Task description
A set of records appears below. Print them all, word for word.

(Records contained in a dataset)
+++
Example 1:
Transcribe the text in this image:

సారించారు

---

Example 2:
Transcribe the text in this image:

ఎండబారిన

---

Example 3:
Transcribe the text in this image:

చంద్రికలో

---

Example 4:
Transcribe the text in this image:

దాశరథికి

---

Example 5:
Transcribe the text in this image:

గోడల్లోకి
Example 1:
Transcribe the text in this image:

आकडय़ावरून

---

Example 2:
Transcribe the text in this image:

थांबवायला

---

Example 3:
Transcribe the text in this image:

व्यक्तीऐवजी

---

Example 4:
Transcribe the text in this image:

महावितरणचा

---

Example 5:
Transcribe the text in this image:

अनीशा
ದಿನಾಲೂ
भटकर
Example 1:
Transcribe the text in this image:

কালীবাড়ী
+++
Solution to this exercise
Example 1:
Transcribe the text in this image:

సారించారు

---

Example 2:
Transcribe the text in this image:

ఎండబారిన

---

Example 3:
Transcribe the text in this image:

చంద్రికలో

---

Example 4:
Transcribe the text in this image:

దాశరథికి

---

Example 5:
Transcribe the text in this image:

గోడల్లోకి
Example 1:
Transcribe the text in this image:

आकडय़ावरून

---

Example 2:
Transcribe the text in this image:

थांबवायला

---

Example 3:
Transcribe the text in this image:

व्यक्तीऐवजी

---

Example 4:
Transcribe the text in this image:

महावितरणचा

---

Example 5:
Transcribe the text in this image:

अनीशा
ದಿನಾಲೂ
भटकर
Example 1:
Transcribe the text in this image:

কালীবাড়ী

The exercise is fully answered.